C. L. : El Pampero Cine a-t-il déjà bénéficié du soutien de l'INCAA, l'Institut National du Cinéma et des Arts Audiovisuels argentin, équivalent du CNC français ?
A. M. :
Non, jamais. El Pampero Cine est totalement en dehors de l'industrie du cinéma. En revanche, depuis seize ans que El Pampero Cine existe nous faisons partie d'un réseau de solidarité et de partages de valeurs avant toute chose humain. C'est là quelque chose qui mérite d'être défendu. En général, la plupart des grands cinéastes du XXe siècle faisaient partie de groupes où ils pouvaient dialoguer entre eux. De manière assez instinctive, El Pampero Cine fonctionne comme une sorte de famille a contrario de tout un cinéma contemporain qui fonctionne d'une manière assez autiste.

C. L. : En effet, c'est l'un des travers d'un cinéma d'auteur promu comme l'œuvre d'un individu unique : rarement le cinéma d'auteur est pensé comme une œuvre collective. C'est souvent un regard élitiste qui imagine l'artiste qui crée isolé dans sa tour.
A. M. :
Oui, mais lorsque l'on y réfléchit quelques secondes, on se rend compte que cette conception est totalement absurde, pas du tout sérieuse. C'est pourtant le cheminement du réalisateur star du moment qui va de festivals en festivals pour trouver les financements de son film et qui met en scène ses prix sur sa page Facebook. Cette construction fantasmatique du cinéma fait preuve d'une irréflexion totale.

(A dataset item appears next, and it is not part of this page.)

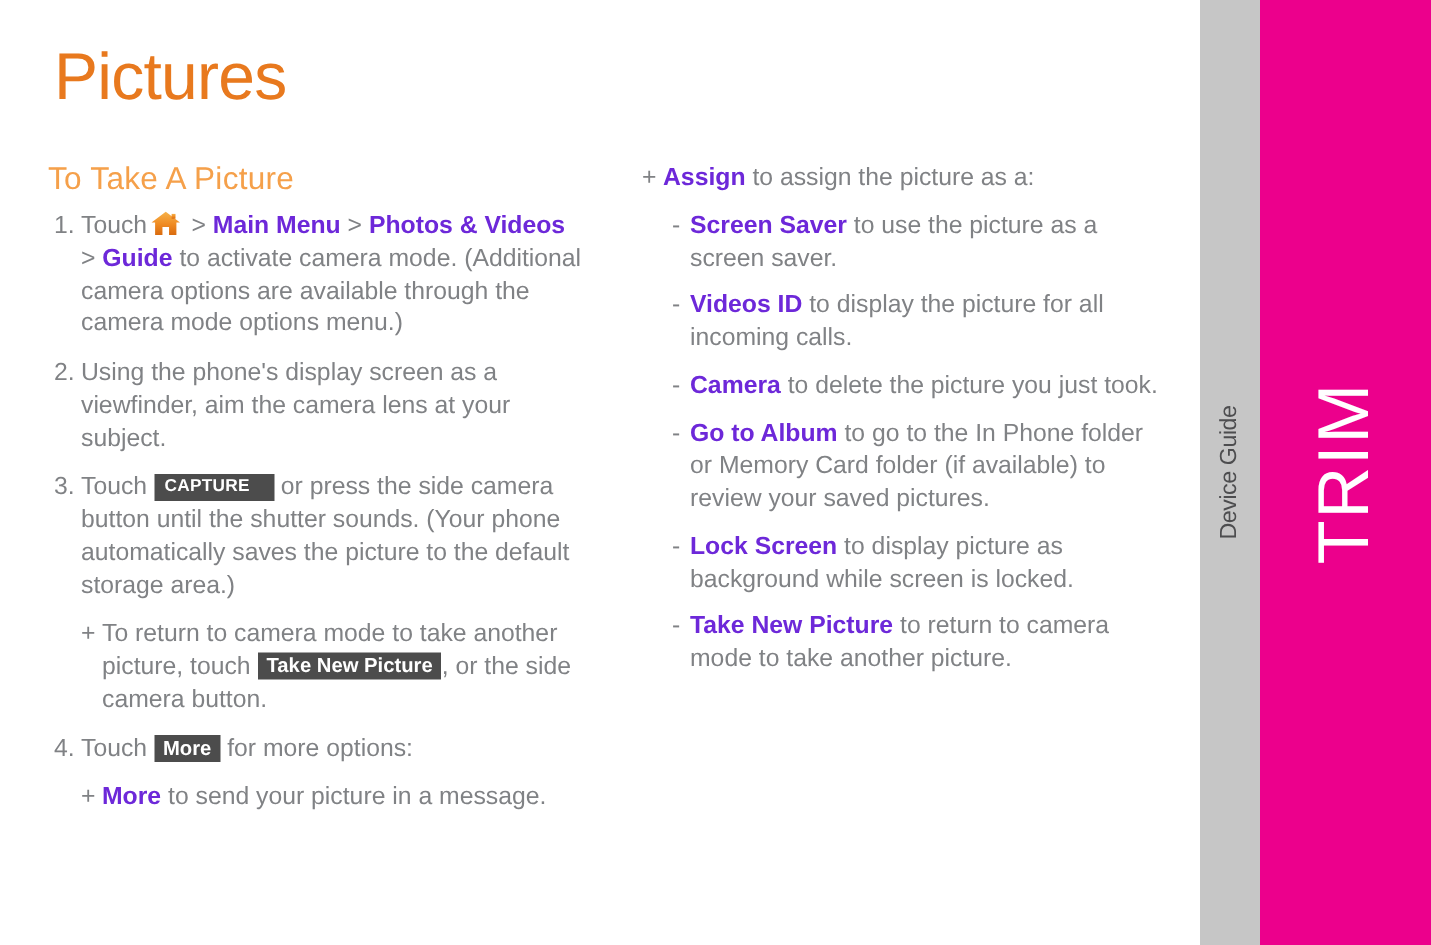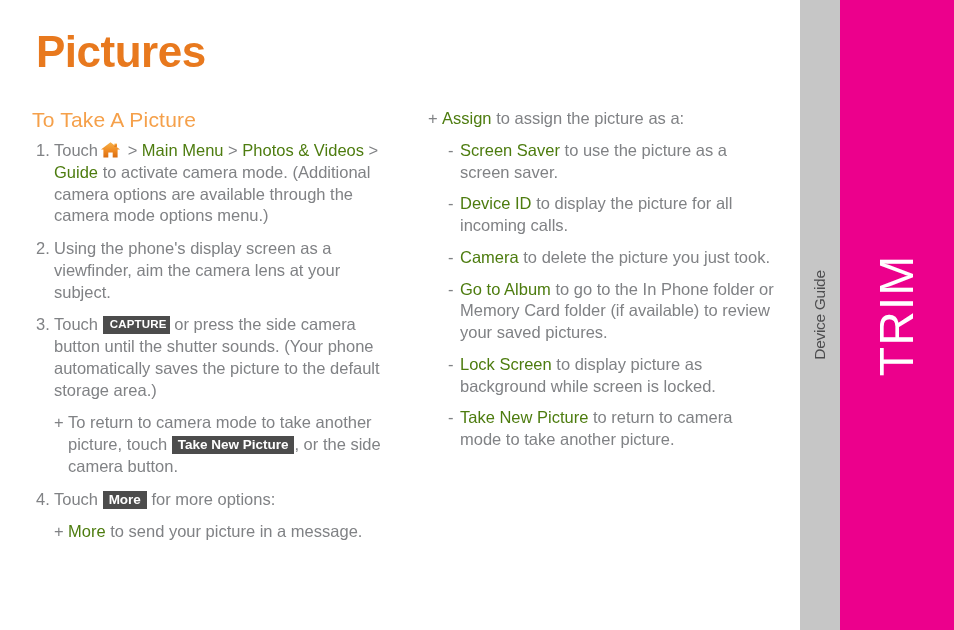"Pictures" .page-title { font-weight: bold -> normal }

C. L. : Dans une économie dont l'idéologie promeut l'individualisme, la démarche coopérative d'El Pampero Cine est révolutionnaire. Êtes-vous en contact avec d'autres initiatives de créateurs indépendants d'autres pays ?
A. M. :
Il existe de nombreuses propositions de coopération pour réaliser un cinéma indépendant et nous bénéficions de la mise en réseau de ces initiatives à travers le monde. C'est aussi l'intérêt de notre présence physique dans les festivals que de pouvoir nous rencontrer et nous connaître. Il y a en effet des liens entre groupes qui se font naturellement. La diffusion alternative est pour moi le vrai secret pour continuer à avancer et faire un cinéma autrement non protégé.
Au sein d'El Pampero Cine, nous sommes des cinéastes qui interviennent à travers diverses responsabilités dans la réalisation des films de l'autre. Ainsi, je monte les films de Mariano Llinás, lui-même intervient beaucoup dans l'écriture de mes scénarios, je monte aussi les films de Laura Citarella. Il y a ainsi plusieurs interactions entre nous sur nos films respectifs.

C. L. : Il existe aussi des liens très forts entre El Pampero Cine et des cinéastes qui réalisent une cinématographie indépendante. C'est le cas de Matías Piñeiro avec lequel vous avez déjà travaillé.
A. M. :
En effet, Matías fait partie de la famille d'El Pampero Cine. Il vit à New York et nous avons une relation de travail continue depuis plusieurs années. Matías Piñeiro, comme nous à El Pampero Cine, a besoin de filmer à un rythme plus rapide que ce que permet le long chemin de financement des films. C'est pourquoi nos démarches sont également si proches. Son cinéma ne souffre pas d'intermédiaire. C'est un cinéphile. Nous travaillons avec des acteurs communs comme María Villar. Nous faisons tous partie d'une grande bande d'amis complices.